*** Input data ***

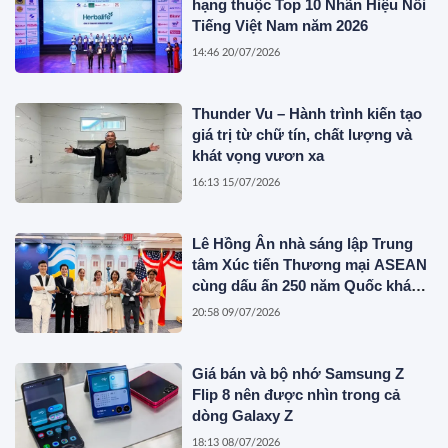
hạng thuộc Top 10 Nhãn Hiệu Nổi
Tiếng Việt Nam năm 2026
14:46 20/07/2026
Thunder Vu – Hành trình kiến tạo
giá trị từ chữ tín, chất lượng và
khát vọng vươn xa
16:13 15/07/2026
Lê Hồng Ân nhà sáng lập Trung
tâm Xúc tiến Thương mại ASEAN
cùng dấu ấn 250 năm Quốc khánh
Hoa Kỳ
20:58 09/07/2026
Giá bán và bộ nhớ Samsung Z
Flip 8 nên được nhìn trong cả
dòng Galaxy Z
18:13 08/07/2026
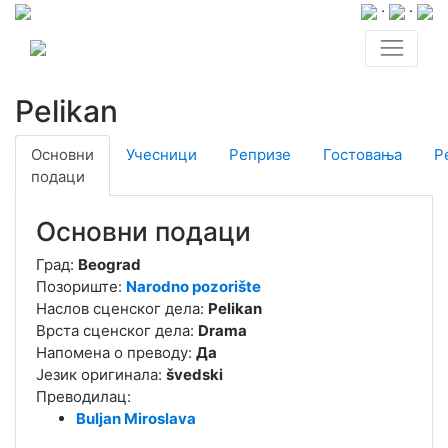
·
·
Pelikan
Основни
Учесници
Репризе
Гостовања
Р
подаци
Основни подаци
Град:
Beograd
Позориште:
Narodno pozorište
Наслов сценског дела:
Pelikan
Врста сценског дела:
Drama
Напомена о преводу:
Да
Језик оригинала:
švedski
Преводилац:
Buljan Miroslava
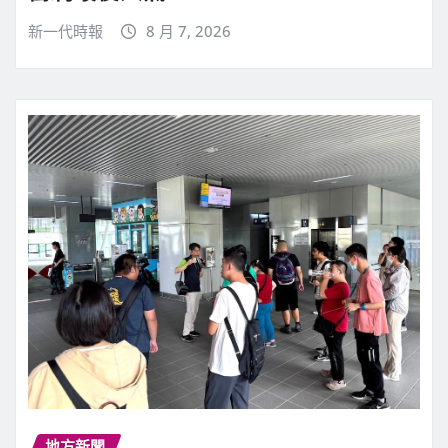
新一代時報
8 月 7, 2026
地方新聞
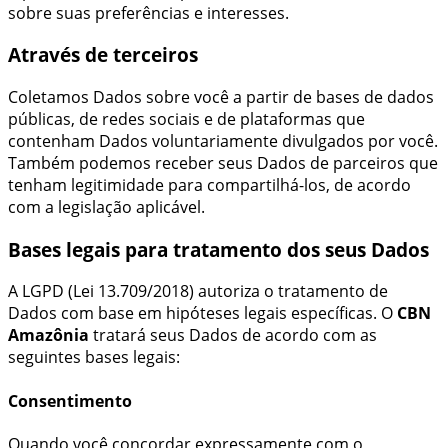
sobre suas preferências e interesses.
Através de terceiros
Coletamos Dados sobre você a partir de bases de dados
públicas, de redes sociais e de plataformas que
contenham Dados voluntariamente divulgados por você.
Também podemos receber seus Dados de parceiros que
tenham legitimidade para compartilhá-los, de acordo
com a legislação aplicável.
Bases legais para tratamento dos seus Dados
A LGPD (Lei 13.709/2018) autoriza o tratamento de
Dados com base em hipóteses legais específicas. O
CBN
Amazônia
tratará seus Dados de acordo com as
seguintes bases legais:
Consentimento
Quando você concordar expressamente com o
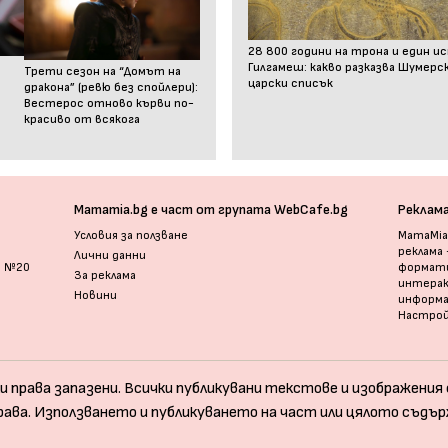
28 800 години на трона и един и
Гилгамеш: какво разказва Шумер
Трети сезон на “Домът на
царски списък
дракона” (ревю без спойлери):
Вестерос отново кърви по-
красиво от всякога
Mamamia.bg е част от групата WebCafe.bg
Реклам
Условия за ползване
MamaMia.
реклама
Лични данни
и №20
формати
За реклама
интерак
Новини
информ
Настрой
и права запазени. Всички публикувани текстове и изображения с
рава. Използването и публикуването на част или цялото съдър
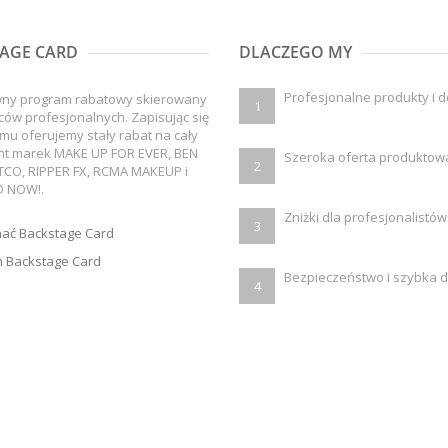
AGE CARD
DLACZEGO MY
Profesjonalne produkty i 
wny program rabatowy skierowany
1
ców profesjonalnych. Zapisując się
mu oferujemy stały rabat na cały
nt marek MAKE UP FOR EVER, BEN
Szeroka oferta produktow
2
TCO, RIPPER FX, RCMA MAKEUP i
 NOW!.
Zniżki dla profesjonalistów
3
mać Backstage Card
 Backstage Card
Bezpieczeństwo i szybka 
4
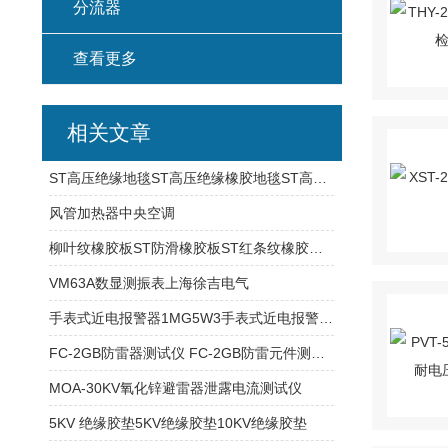
分流器
查看更多
相关文章
ST高压绝缘地毯ST高压绝缘橡胶地毯ST高压橡胶绝缘板
风管加热器中央空调
柳叶纹橡胶板ST防滑橡胶板ST红条纹橡胶板ST
VM63A数显测振表上海徐吉电气
手表式近电报警器1MG5W3手表式近电报警器1SG9E1
FC-2GB防雷器测试仪 FC-2GB防雷元件测试仪
MOA-30KV氧化锌避雷器泄露电流测试仪
5KV 绝缘胶垫5KV绝缘胶垫10KV绝缘胶垫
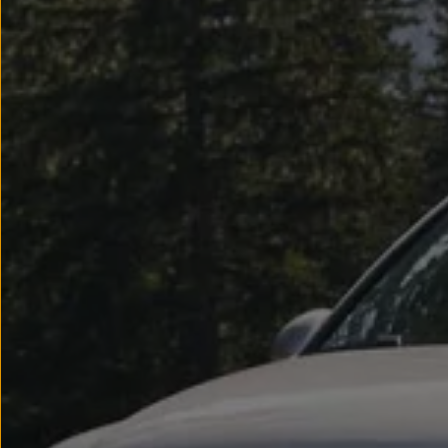
Llantas y neumáticos
Recambios Volkswagen
Accesorios y merchandising
Seguridad
Transporte
Entretenimiento
Personalización
Carga
Merchandising
Todo sobre tu Volkswagen
Tu coche conectado
Luces de advertencia
Manuales del coche
Información sobre EA189
Accede a My Volkswagen
Todo sobre tu Volkswagen
Información sobre Diésel XTL
Suscripción de mantenimiento Long Drive
Modelos anteriores
Beetle
Scirocco
Jetta
Sharan
Golf
Polo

***

**Work required**. Show each line in the rows above that contains the string "acordo". The match is case-sensitive.

**The completed task**.
tenham legitimidade para compartilhá-los, de acordo
tratará seus Dados de acordo com as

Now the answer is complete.